Work request>
Print every entry exactly as it appears, but skip the pictures.

╭─ Input data

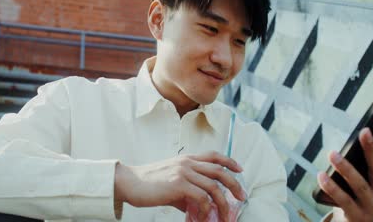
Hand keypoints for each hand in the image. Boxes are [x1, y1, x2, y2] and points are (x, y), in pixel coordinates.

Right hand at [114, 151, 245, 221]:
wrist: (130, 182)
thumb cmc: (150, 183)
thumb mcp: (173, 182)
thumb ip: (188, 191)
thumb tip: (200, 207)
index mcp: (187, 159)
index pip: (214, 155)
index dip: (230, 161)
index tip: (240, 170)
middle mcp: (188, 162)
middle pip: (219, 170)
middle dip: (234, 184)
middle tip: (241, 197)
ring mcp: (183, 172)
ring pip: (213, 186)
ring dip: (222, 203)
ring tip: (224, 215)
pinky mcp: (178, 184)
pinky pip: (201, 197)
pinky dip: (206, 209)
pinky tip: (203, 217)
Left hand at [317, 124, 372, 221]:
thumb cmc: (354, 198)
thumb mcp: (361, 184)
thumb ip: (359, 168)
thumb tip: (349, 145)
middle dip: (372, 149)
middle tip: (364, 131)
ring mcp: (371, 207)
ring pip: (359, 184)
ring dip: (345, 168)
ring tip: (332, 154)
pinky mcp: (356, 216)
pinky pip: (343, 199)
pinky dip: (331, 187)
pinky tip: (321, 176)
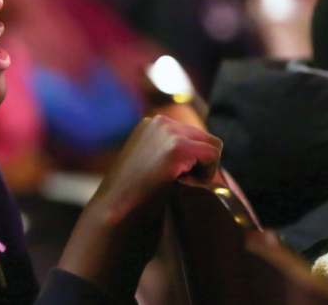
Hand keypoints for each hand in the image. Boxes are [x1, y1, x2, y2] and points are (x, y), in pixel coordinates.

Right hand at [90, 115, 221, 224]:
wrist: (114, 206)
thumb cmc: (132, 191)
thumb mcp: (147, 158)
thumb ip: (166, 147)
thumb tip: (201, 151)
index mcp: (153, 122)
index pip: (192, 134)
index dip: (193, 158)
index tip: (176, 175)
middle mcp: (161, 121)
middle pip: (206, 137)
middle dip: (201, 161)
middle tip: (182, 181)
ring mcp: (169, 132)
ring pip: (213, 145)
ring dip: (204, 168)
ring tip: (182, 183)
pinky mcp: (179, 148)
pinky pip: (213, 155)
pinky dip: (207, 174)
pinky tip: (186, 184)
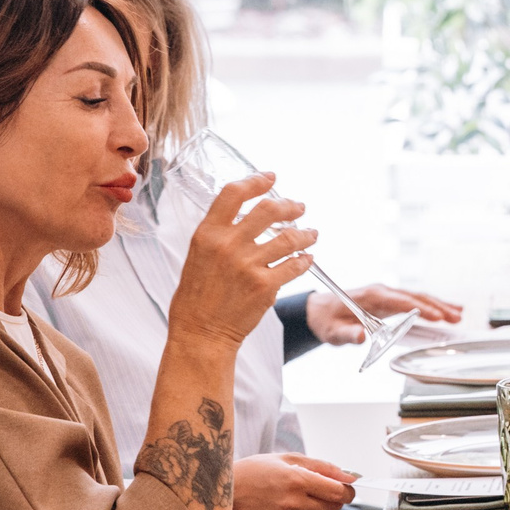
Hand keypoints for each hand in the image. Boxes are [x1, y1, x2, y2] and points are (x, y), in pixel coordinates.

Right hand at [173, 174, 313, 350]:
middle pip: (269, 209)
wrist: (201, 332)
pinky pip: (295, 265)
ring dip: (306, 233)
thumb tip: (246, 214)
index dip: (256, 181)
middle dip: (290, 205)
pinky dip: (305, 260)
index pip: (234, 193)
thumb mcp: (198, 255)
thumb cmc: (197, 296)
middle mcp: (228, 245)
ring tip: (312, 234)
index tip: (270, 178)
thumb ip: (220, 233)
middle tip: (299, 206)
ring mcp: (248, 265)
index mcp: (207, 234)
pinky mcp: (265, 286)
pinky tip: (307, 258)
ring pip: (289, 237)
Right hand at [231, 452, 357, 509]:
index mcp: (297, 479)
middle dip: (333, 500)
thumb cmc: (256, 471)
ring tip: (303, 501)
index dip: (347, 491)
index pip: (339, 492)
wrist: (223, 492)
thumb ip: (323, 467)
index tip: (344, 489)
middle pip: (332, 508)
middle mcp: (292, 502)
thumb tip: (351, 477)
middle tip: (319, 492)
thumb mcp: (289, 459)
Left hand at [307, 284, 458, 343]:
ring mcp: (388, 295)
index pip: (401, 301)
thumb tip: (361, 337)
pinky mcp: (390, 301)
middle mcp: (382, 292)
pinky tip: (447, 309)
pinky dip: (432, 305)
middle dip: (437, 306)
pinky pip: (414, 301)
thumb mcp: (333, 332)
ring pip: (418, 297)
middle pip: (415, 297)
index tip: (437, 316)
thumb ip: (348, 335)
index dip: (420, 308)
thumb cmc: (327, 320)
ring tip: (459, 314)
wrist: (319, 311)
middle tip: (455, 317)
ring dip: (439, 305)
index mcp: (371, 297)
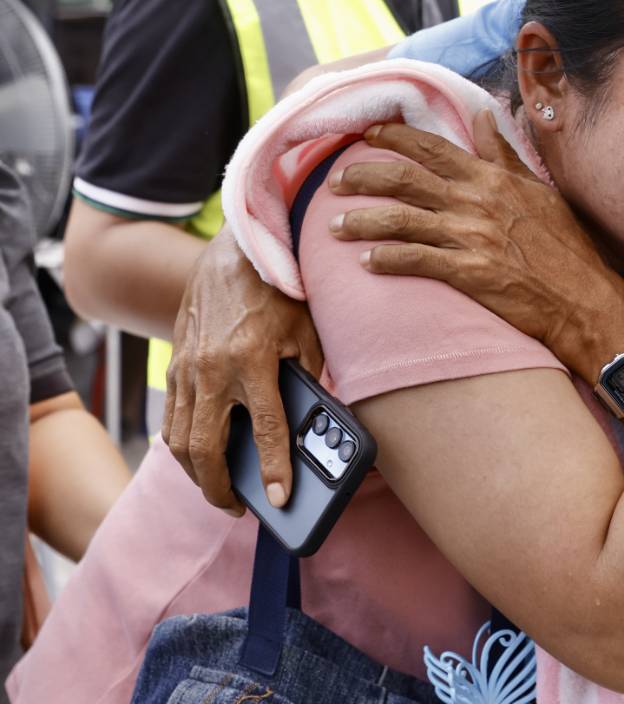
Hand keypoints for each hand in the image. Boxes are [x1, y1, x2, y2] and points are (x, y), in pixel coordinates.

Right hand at [163, 226, 323, 513]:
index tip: (280, 500)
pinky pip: (171, 418)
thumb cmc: (280, 291)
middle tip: (237, 507)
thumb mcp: (307, 331)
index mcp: (252, 359)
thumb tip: (315, 422)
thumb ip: (310, 377)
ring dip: (195, 473)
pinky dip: (182, 445)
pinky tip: (199, 457)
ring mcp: (186, 368)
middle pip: (204, 449)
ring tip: (219, 490)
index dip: (273, 470)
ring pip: (178, 440)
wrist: (235, 251)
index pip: (264, 430)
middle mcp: (212, 368)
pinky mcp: (174, 363)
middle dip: (217, 488)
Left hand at [327, 112, 623, 353]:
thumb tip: (483, 115)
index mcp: (491, 178)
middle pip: (404, 179)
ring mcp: (471, 237)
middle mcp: (476, 201)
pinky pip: (415, 260)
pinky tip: (366, 262)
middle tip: (336, 180)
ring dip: (361, 220)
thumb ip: (503, 155)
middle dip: (362, 175)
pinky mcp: (468, 273)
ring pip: (400, 219)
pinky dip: (385, 259)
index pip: (433, 148)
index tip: (368, 134)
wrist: (584, 298)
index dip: (395, 138)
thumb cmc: (566, 247)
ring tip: (334, 226)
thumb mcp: (539, 190)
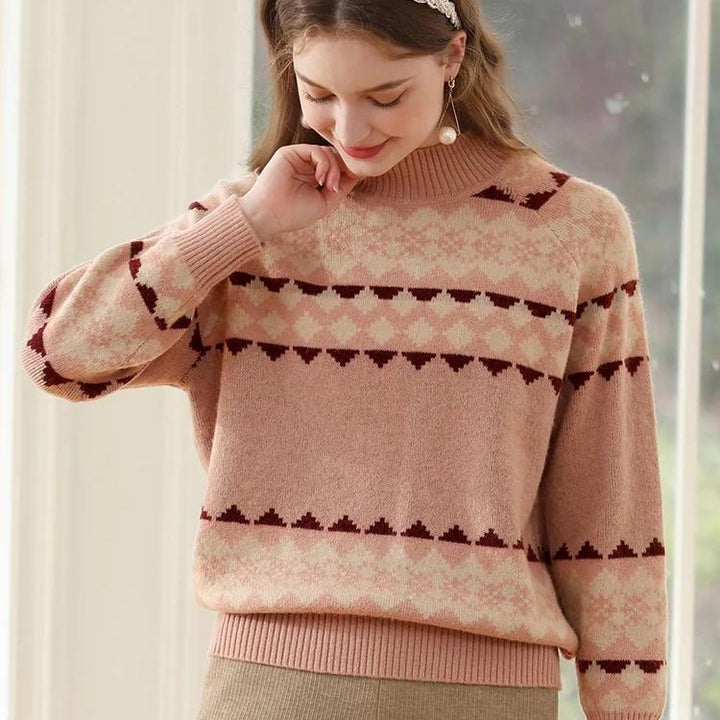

╰─

Response to the exercise>
Hand keypoints for each hand in the image. Boxes are [x1, y1, x2, y2] and points are (x, y), in pixel coordinates.

Right hand at [114, 151, 245, 221]:
wrist: (130, 182)
thumb cmc: (150, 183)
thumb mcp: (173, 182)
thumb ip: (188, 191)
thumb tip: (200, 207)
index mcp: (187, 159)
index pip: (214, 155)
index dip: (230, 161)
index tip: (240, 170)
middle mcp: (188, 162)
middle pip: (219, 170)
middle dip: (234, 184)
middle tip: (241, 197)
ring mcp: (183, 172)
ring pip: (213, 186)
ring dip: (222, 203)
ring tip: (224, 215)
pinky mcp: (178, 184)
pinky pip: (201, 197)
pinky dip: (206, 209)
pinky tip: (203, 217)
Left hand at [317, 124, 372, 221]:
thumb cmc: (354, 198)
thumb mcp: (361, 184)
thumb ip: (359, 168)
thumb tip: (349, 145)
middle dip: (372, 149)
middle tip: (364, 131)
ring mcp: (371, 207)
ring pip: (359, 184)
ring dip: (345, 168)
ring tip: (332, 154)
pinky mcp: (356, 216)
pinky pip: (343, 199)
pinky dip: (331, 187)
pinky tip: (321, 176)
Hand keypoints for each hand in the image. Boxes are [x1, y1, x2, y2] and points are (x, y), in pixel coordinates.

Right hand at [90, 115, 221, 224]:
wrist: (114, 206)
thumb cmc: (132, 191)
thumb mcp: (147, 158)
thumb ip: (166, 147)
thumb tip: (201, 151)
index mcp: (153, 122)
index pip: (192, 134)
index dip: (193, 158)
index tip: (176, 175)
middle mcp: (161, 121)
middle pip: (206, 137)
middle dip: (201, 161)
middle tip: (182, 181)
ring mcp: (169, 132)
ring pip: (213, 145)
ring dip: (204, 168)
ring tip: (182, 183)
pinky mcp: (179, 148)
pinky pip: (213, 155)
pinky dip: (207, 174)
pinky tip: (186, 184)
Hand keypoints for each hand in the image. Boxes are [x1, y1, x2, y2] and points are (x, y), in pixel coordinates.

Right hand at [173, 174, 313, 350]:
middle pip: (269, 209)
wrist: (201, 332)
pinky pip: (295, 265)
ring dip: (306, 233)
thumb tip: (246, 214)
index dip: (256, 181)
middle dip: (290, 205)
pinky dip: (305, 260)
index pip: (234, 193)
thumb mcp: (198, 255)
thumb cmc: (197, 296)
middle mcp: (228, 245)
ring tip: (312, 234)
index tip: (270, 178)
thumb ip: (220, 233)
middle tip: (299, 206)
ring mcp: (248, 265)
index mcp: (207, 234)
pinky mcp: (265, 286)
pinky tip: (307, 258)
ring pip: (289, 237)
Right hand at [231, 452, 357, 509]:
index mcp: (297, 479)
middle dip: (333, 500)
thumb cmc: (256, 471)
ring tip: (303, 501)
index dip: (347, 491)
index pip: (339, 492)
wrist: (223, 492)
thumb ip: (323, 467)
index tip: (344, 489)
middle pip: (332, 508)
middle mcp: (292, 502)
thumb tip: (351, 477)
middle tip: (319, 492)
thumb mcp: (289, 459)
Left hand at [307, 284, 458, 343]:
ring mcp: (388, 295)
index pip: (401, 301)
thumb tip: (361, 337)
pinky mcp: (390, 301)
middle mcp: (382, 292)
pinky tip: (447, 309)
pinky dip: (432, 305)
middle dip: (437, 306)
pinky pip: (414, 301)
thumb mcp: (333, 332)
ring pip: (418, 297)
middle pip: (415, 297)
index tip: (437, 316)
thumb ip: (348, 335)
index dip: (420, 308)
thumb cmc: (327, 320)
ring tip: (459, 314)
wrist: (319, 311)
middle tip: (455, 317)
ring dip: (439, 305)
index mcp: (371, 297)
Hand keypoints for each hand in the image. Boxes are [x1, y1, x2, y2] and points are (x, y), in pixel coordinates.

Right hand at [163, 226, 323, 513]:
index tip: (280, 500)
pinky pip: (171, 418)
thumb cmc: (280, 291)
middle tip: (237, 507)
thumb mcp: (307, 331)
index mcp: (252, 359)
thumb tip: (315, 422)
thumb ip: (310, 377)
ring dip: (195, 473)
pinky dip: (182, 445)
pinky tip: (199, 457)
ring mcp: (186, 368)
middle pip: (204, 449)
ring tip: (219, 490)
index dip: (273, 470)
ring pip: (178, 440)
wrist: (235, 251)
index pip: (264, 430)
middle mcp: (212, 368)
pinky mcp: (174, 363)
middle dip: (217, 488)
Left hand at [327, 112, 623, 353]:
thumb tip: (483, 115)
index mcp: (491, 178)
middle pip: (404, 179)
ring mcp: (471, 237)
middle mcp: (476, 201)
pinky pip: (415, 260)
pinky tip: (366, 262)
middle tip: (336, 180)
ring dip: (361, 220)
thumb ip: (503, 155)
middle dip: (362, 175)
pinky mcp: (468, 273)
ring pip: (400, 219)
pinky dip: (385, 259)
index pip: (433, 148)
index tip: (368, 134)
wrist: (584, 298)
index dip: (395, 138)
thumb cmc: (566, 247)
ring tip: (334, 226)
thumb mcp: (539, 190)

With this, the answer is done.